Но Савкины спохватились. На третий день Гурьян, его сын Андрей, внук Пишка и урядник Пивкин, захватив в качестве понятого Подифора Кондратьевича, в глухую полночь явились в Карпушкину хибару.
— Вот она! — хрипло и ликующе заорал Гурьян, едва переступив порог и освещая фонарём передний, правый угол комнаты.

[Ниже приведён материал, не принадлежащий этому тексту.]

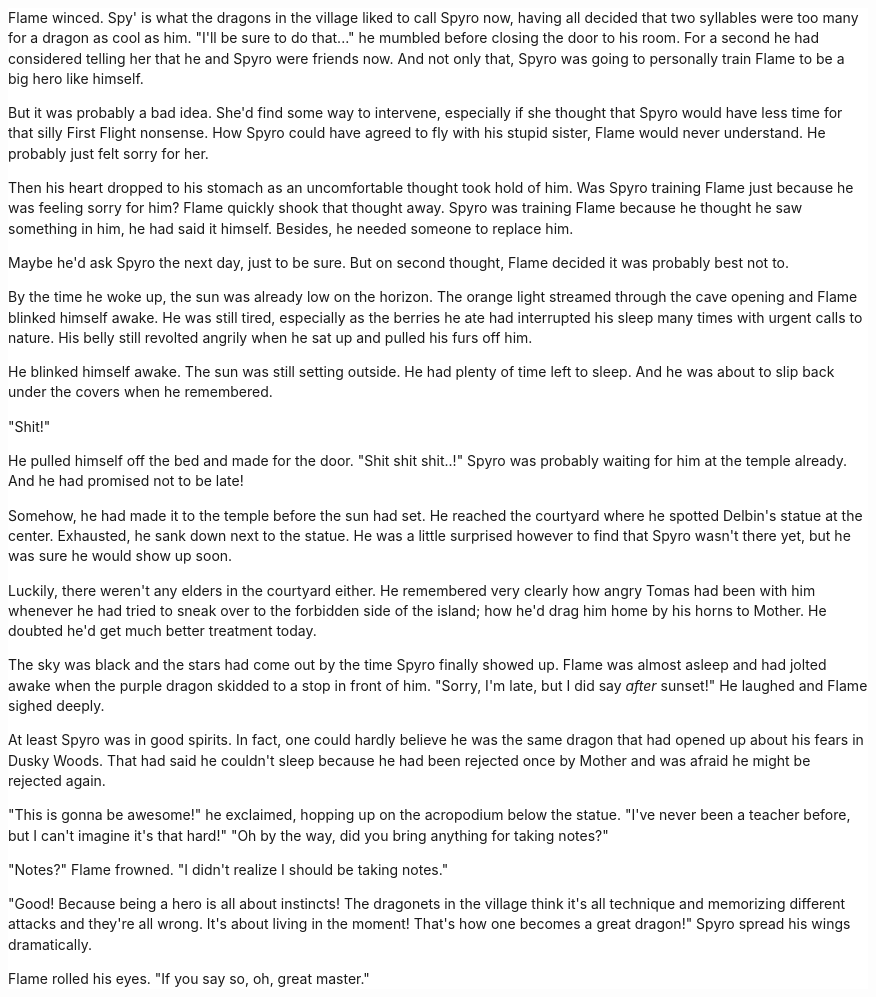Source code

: Flame winced. Spy' is what the dragons in the village liked to call Spyro now, having all decided that two syllables were too many for a dragon as cool as him. "I'll be sure to do that..." he mumbled before closing the door to his room. For a second he had considered telling her that he and Spyro were friends now. And not only that, Spyro was going to personally train Flame to be a big hero like himself. 

But it was probably a bad idea. She'd find some way to intervene, especially if she thought that Spyro would have less time for that silly First Flight nonsense. How Spyro could have agreed to fly with his stupid sister, Flame would never understand. He probably just felt sorry for her. 

Then his heart dropped to his stomach as an uncomfortable thought took hold of him. Was Spyro training Flame just because he was feeling sorry for him? Flame quickly shook that thought away. Spyro was training Flame because he thought he saw something in him, he had said it himself. Besides, he needed someone to replace him. 

Maybe he'd ask Spyro the next day, just to be sure. But on second thought, Flame decided it was probably best not to. 

By the time he woke up, the sun was already low on the horizon. The orange light streamed through the cave opening and Flame blinked himself awake. He was still tired, especially as the berries he ate had interrupted his sleep many times with urgent calls to nature. His belly still revolted angrily when he sat up and pulled his furs off him. 

He blinked himself awake. The sun was still setting outside. He had plenty of time left to sleep. And he was about to slip back under the covers when he remembered. 

"Shit!" 

He pulled himself off the bed and made for the door. "Shit shit shit..!" Spyro was probably waiting for him at the temple already. And he had promised not to be late!

Somehow, he had made it to the temple before the sun had set. He reached the courtyard where he spotted Delbin's statue at the center. Exhausted, he sank down next to the statue. He was a little surprised however to find that Spyro wasn't there yet, but he was sure he would show up soon.

Luckily, there weren't any elders in the courtyard either. He remembered very clearly how angry Tomas had been with him whenever he had tried to sneak over to the forbidden side of the island; how he'd drag him home by his horns to Mother. He doubted he'd get much better treatment today.  

The sky was black and the stars had come out by the time Spyro finally showed up. Flame was almost asleep and had jolted awake when the purple dragon skidded to a stop in front of him. "Sorry, I'm late, but I did say *after* sunset!" He laughed and Flame sighed deeply. 

At least Spyro was in good spirits. In fact, one could hardly believe he was the same dragon that had opened up about his fears in Dusky Woods. That had said he couldn't sleep because he had been rejected once by Mother and was afraid he might be rejected again. 

"This is gonna be awesome!" he exclaimed, hopping up on the acropodium below the statue. "I've never been a teacher before, but I can't imagine it's that hard!" "Oh by the way, did you bring anything for taking notes?"

"Notes?" Flame frowned. "I didn't realize I should be taking notes."

"Good! Because being a hero is all about instincts! The dragonets in the village think it's all technique and memorizing different attacks and they're all wrong. It's about living in the moment! That's how one becomes a great dragon!" Spyro spread his wings dramatically. 

Flame rolled his eyes. "If you say so, oh, great master."
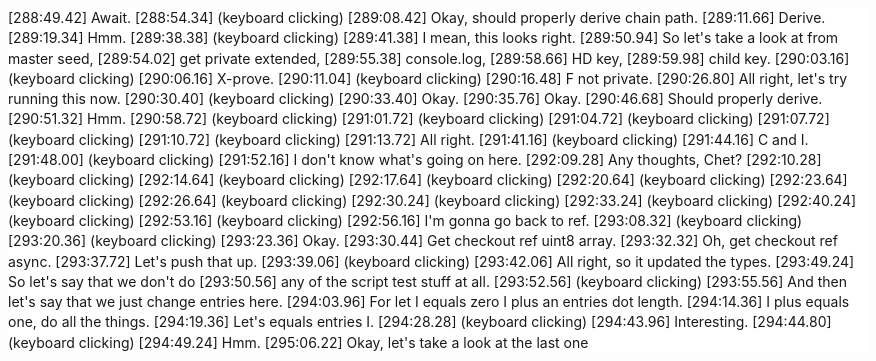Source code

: [288:49.42] Await.
[288:54.34] (keyboard clicking)
[289:08.42] Okay, should properly derive chain path.
[289:11.66] Derive.
[289:19.34] Hmm.
[289:38.38] (keyboard clicking)
[289:41.38] I mean, this looks right.
[289:50.94] So let's take a look at from master seed,
[289:54.02] get private extended,
[289:55.38] console.log,
[289:58.66] HD key,
[289:59.98] child key.
[290:03.16] (keyboard clicking)
[290:06.16] X-prove.
[290:11.04] (keyboard clicking)
[290:16.48] F not private.
[290:26.80] All right, let's try running this now.
[290:30.40] (keyboard clicking)
[290:33.40] Okay.
[290:35.76] Okay.
[290:46.68] Should properly derive.
[290:51.32] Hmm.
[290:58.72] (keyboard clicking)
[291:01.72] (keyboard clicking)
[291:04.72] (keyboard clicking)
[291:07.72] (keyboard clicking)
[291:10.72] (keyboard clicking)
[291:13.72] All right.
[291:41.16] (keyboard clicking)
[291:44.16] C and I.
[291:48.00] (keyboard clicking)
[291:52.16] I don't know what's going on here.
[292:09.28] Any thoughts, Chet?
[292:10.28] (keyboard clicking)
[292:14.64] (keyboard clicking)
[292:17.64] (keyboard clicking)
[292:20.64] (keyboard clicking)
[292:23.64] (keyboard clicking)
[292:26.64] (keyboard clicking)
[292:30.24] (keyboard clicking)
[292:33.24] (keyboard clicking)
[292:40.24] (keyboard clicking)
[292:53.16] (keyboard clicking)
[292:56.16] I'm gonna go back to ref.
[293:08.32] (keyboard clicking)
[293:20.36] (keyboard clicking)
[293:23.36] Okay.
[293:30.44] Get checkout ref uint8 array.
[293:32.32] Oh, get checkout ref async.
[293:37.72] Let's push that up.
[293:39.06] (keyboard clicking)
[293:42.06] All right, so it updated the types.
[293:49.24] So let's say that we don't do
[293:50.56] any of the script test stuff at all.
[293:52.56] (keyboard clicking)
[293:55.56] And then let's say that we just change entries here.
[294:03.96] For let I equals zero I plus an entries dot length.
[294:14.36] I plus equals one, do all the things.
[294:19.36] Let's equals entries I.
[294:28.28] (keyboard clicking)
[294:43.96] Interesting.
[294:44.80] (keyboard clicking)
[294:49.24] Hmm.
[295:06.22] Okay, let's take a look at the last one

Урядник, страшно серьёзный, приготовился снимать допрос по всей форме. Но в этом не было никакой необходимости: Карпушка и не собирался отпираться — всё рассказал, как было. При этом он лишь попытался найти хоть малое оправдание своему поступку, а заодно и сочувствие ежели не от Савкиных, то хотя бы от урядника. Заговорил горячо и совершенно искренне:
— Ваше благородие… господин урядник! Конечное дело, виноватый я. Чужая вещь и прочее. Но войдите в моё положение, гляньте: изба как изба, ничего себе, как у всех христиан, и углы пустые — помолиться не на кого…

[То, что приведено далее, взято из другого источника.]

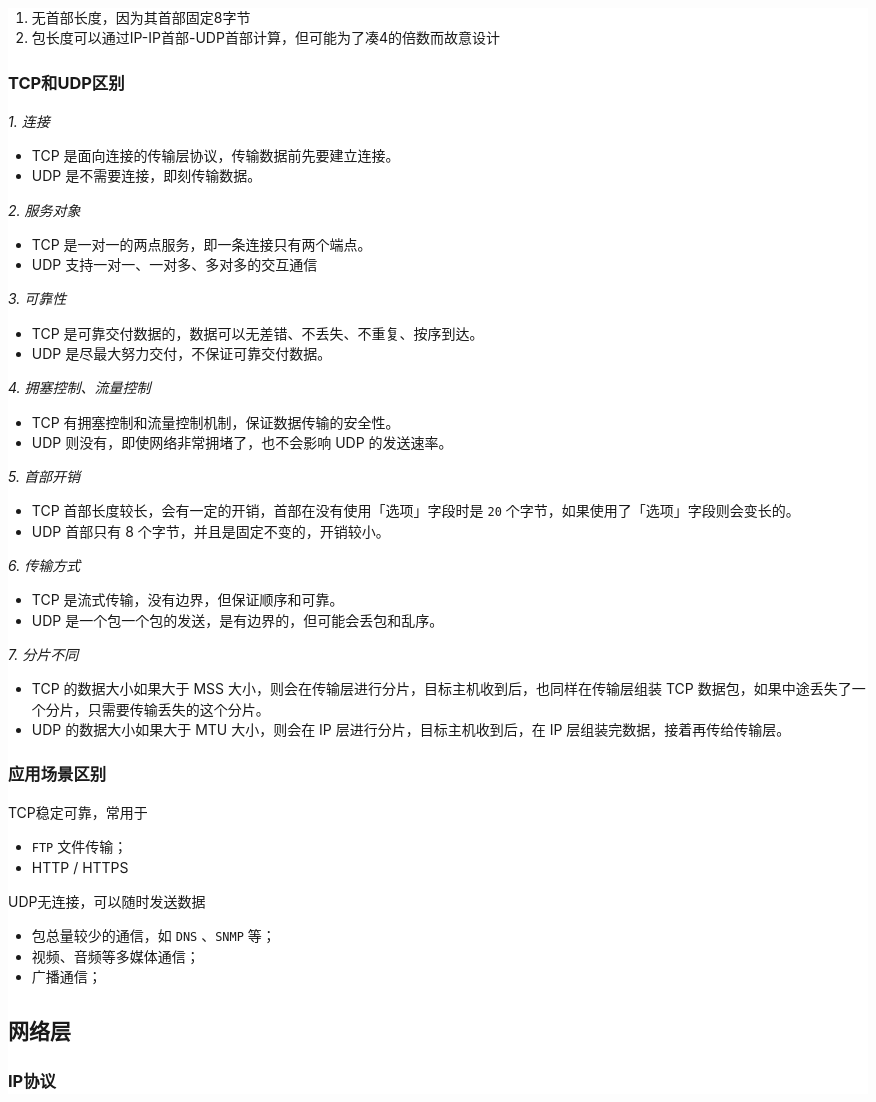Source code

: 1. 无首部长度，因为其首部固定8字节
2. 包长度可以通过IP-IP首部-UDP首部计算，但可能为了凑4的倍数而故意设计



### TCP和UDP区别

*1. 连接*

- TCP 是面向连接的传输层协议，传输数据前先要建立连接。
- UDP 是不需要连接，即刻传输数据。

*2. 服务对象*

- TCP 是一对一的两点服务，即一条连接只有两个端点。
- UDP 支持一对一、一对多、多对多的交互通信

*3. 可靠性*

- TCP 是可靠交付数据的，数据可以无差错、不丢失、不重复、按序到达。
- UDP 是尽最大努力交付，不保证可靠交付数据。

*4. 拥塞控制、流量控制*

- TCP 有拥塞控制和流量控制机制，保证数据传输的安全性。
- UDP 则没有，即使网络非常拥堵了，也不会影响 UDP 的发送速率。

*5. 首部开销*

- TCP 首部长度较长，会有一定的开销，首部在没有使用「选项」字段时是 `20` 个字节，如果使用了「选项」字段则会变长的。
- UDP 首部只有 8 个字节，并且是固定不变的，开销较小。

*6. 传输方式*

- TCP 是流式传输，没有边界，但保证顺序和可靠。
- UDP 是一个包一个包的发送，是有边界的，但可能会丢包和乱序。

*7. 分片不同*

- TCP 的数据大小如果大于 MSS 大小，则会在传输层进行分片，目标主机收到后，也同样在传输层组装 TCP 数据包，如果中途丢失了一个分片，只需要传输丢失的这个分片。
- UDP 的数据大小如果大于 MTU 大小，则会在 IP 层进行分片，目标主机收到后，在 IP 层组装完数据，接着再传给传输层。

### 应用场景区别

TCP稳定可靠，常用于

- `FTP` 文件传输；
- HTTP / HTTPS

UDP无连接，可以随时发送数据

- 包总量较少的通信，如 `DNS` 、`SNMP` 等；
- 视频、音频等多媒体通信；
- 广播通信；

## 网络层

### IP协议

Карпушка примолк, испуганный оглушительным хохотом урядника. Тем временем Пишка стаскивал икону.
— Ну что ж, Карп Иванович, — тихо и как бы даже сочувственно заговорил Пивкин, борясь с разрывающим грудь смехом и вытирая мокрые глаза рукавом полушубка. — Придётся судить тебя, а сейчас взять под стражу. Ничего не поделаешь — закон. Он требывает, чтоб было всё как есть, по порядку.

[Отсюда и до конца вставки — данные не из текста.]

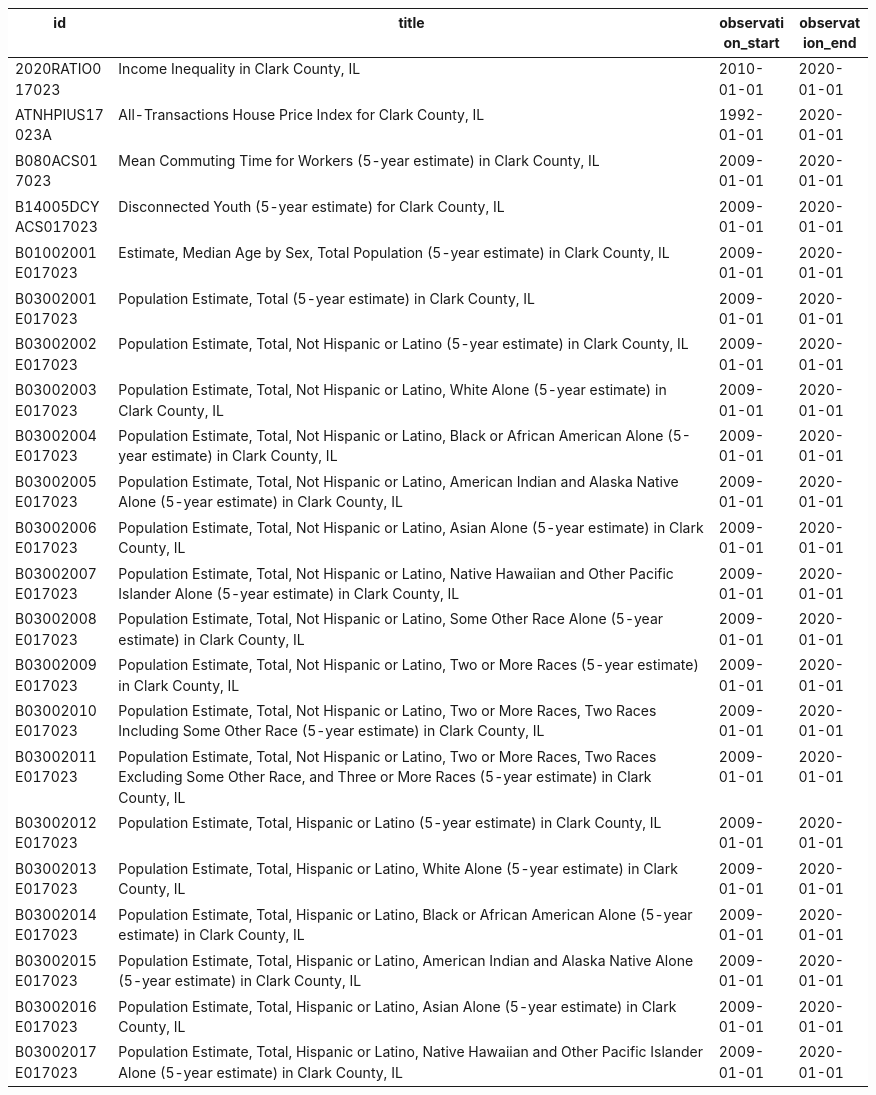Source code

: | id                        | title                                                                                                                                                                     | observation_start   | observation_end   |
|---------------------------|---------------------------------------------------------------------------------------------------------------------------------------------------------------------------|---------------------|-------------------|
| 2020RATIO017023           | Income Inequality in Clark County, IL                                                                                                                                     | 2010-01-01          | 2020-01-01        |
| ATNHPIUS17023A            | All-Transactions House Price Index for Clark County, IL                                                                                                                   | 1992-01-01          | 2020-01-01        |
| B080ACS017023             | Mean Commuting Time for Workers (5-year estimate) in Clark County, IL                                                                                                     | 2009-01-01          | 2020-01-01        |
| B14005DCYACS017023        | Disconnected Youth (5-year estimate) for Clark County, IL                                                                                                                 | 2009-01-01          | 2020-01-01        |
| B01002001E017023          | Estimate, Median Age by Sex, Total Population (5-year estimate) in Clark County, IL                                                                                       | 2009-01-01          | 2020-01-01        |
| B03002001E017023          | Population Estimate, Total (5-year estimate) in Clark County, IL                                                                                                          | 2009-01-01          | 2020-01-01        |
| B03002002E017023          | Population Estimate, Total, Not Hispanic or Latino (5-year estimate) in Clark County, IL                                                                                  | 2009-01-01          | 2020-01-01        |
| B03002003E017023          | Population Estimate, Total, Not Hispanic or Latino, White Alone (5-year estimate) in Clark County, IL                                                                     | 2009-01-01          | 2020-01-01        |
| B03002004E017023          | Population Estimate, Total, Not Hispanic or Latino, Black or African American Alone (5-year estimate) in Clark County, IL                                                 | 2009-01-01          | 2020-01-01        |
| B03002005E017023          | Population Estimate, Total, Not Hispanic or Latino, American Indian and Alaska Native Alone (5-year estimate) in Clark County, IL                                         | 2009-01-01          | 2020-01-01        |
| B03002006E017023          | Population Estimate, Total, Not Hispanic or Latino, Asian Alone (5-year estimate) in Clark County, IL                                                                     | 2009-01-01          | 2020-01-01        |
| B03002007E017023          | Population Estimate, Total, Not Hispanic or Latino, Native Hawaiian and Other Pacific Islander Alone (5-year estimate) in Clark County, IL                                | 2009-01-01          | 2020-01-01        |
| B03002008E017023          | Population Estimate, Total, Not Hispanic or Latino, Some Other Race Alone (5-year estimate) in Clark County, IL                                                           | 2009-01-01          | 2020-01-01        |
| B03002009E017023          | Population Estimate, Total, Not Hispanic or Latino, Two or More Races (5-year estimate) in Clark County, IL                                                               | 2009-01-01          | 2020-01-01        |
| B03002010E017023          | Population Estimate, Total, Not Hispanic or Latino, Two or More Races, Two Races Including Some Other Race (5-year estimate) in Clark County, IL                          | 2009-01-01          | 2020-01-01        |
| B03002011E017023          | Population Estimate, Total, Not Hispanic or Latino, Two or More Races, Two Races Excluding Some Other Race, and Three or More Races (5-year estimate) in Clark County, IL | 2009-01-01          | 2020-01-01        |
| B03002012E017023          | Population Estimate, Total, Hispanic or Latino (5-year estimate) in Clark County, IL                                                                                      | 2009-01-01          | 2020-01-01        |
| B03002013E017023          | Population Estimate, Total, Hispanic or Latino, White Alone (5-year estimate) in Clark County, IL                                                                         | 2009-01-01          | 2020-01-01        |
| B03002014E017023          | Population Estimate, Total, Hispanic or Latino, Black or African American Alone (5-year estimate) in Clark County, IL                                                     | 2009-01-01          | 2020-01-01        |
| B03002015E017023          | Population Estimate, Total, Hispanic or Latino, American Indian and Alaska Native Alone (5-year estimate) in Clark County, IL                                             | 2009-01-01          | 2020-01-01        |
| B03002016E017023          | Population Estimate, Total, Hispanic or Latino, Asian Alone (5-year estimate) in Clark County, IL                                                                         | 2009-01-01          | 2020-01-01        |
| B03002017E017023          | Population Estimate, Total, Hispanic or Latino, Native Hawaiian and Other Pacific Islander Alone (5-year estimate) in Clark County, IL                                    | 2009-01-01          | 2020-01-01        |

Карпушка, понурившись, молчал.
— Зачем же судить, ваше благородие? — неожиданно вступился Гурьян Дормидонтович, посверкивая из густой и сивой волосни крохотными, лютыми своими глазками. — Сознался же человек. Судить не стоит. А вот проучить маленько не мешает. Ежели ваше благородие дозволят…
Далее уж Карпушка ничего не помнил. Очнулся он на рассвете у себя на полу в луже крови. Запёкшиеся сгустки её были у него во рту и в горле, и он долго ещё выплёвывал их на пол, силился подняться и не мог…
25
В ту же ночь урядник Пивкин и Гурьян Савкин наведались к Харламовым. Пивкин вошёл прямо в избу, а Гурьян некоторое время оставался ещё во дворе, и всё это время Жулик заливался неистовым лаем и, должно быть, очень удивлялся, что никто из хозяев не спешил к нему на помощь, чтобы или вдохновить, или, напротив, укротить его. Гурьян Савкин был в числе тех немногих затонцев, которых не любили в доме Харламовых. Жулик это хорошо знал и потому встретил Гурьяна Дормидонтовича крайне неприязненно, можно сказать, даже враждебно. Как бы там ни было, а Жулик нуждался в том, чтобы хозяева своим появлением одобрили его несомненно правильные действия, а потому лаял всё с большим одушевлением.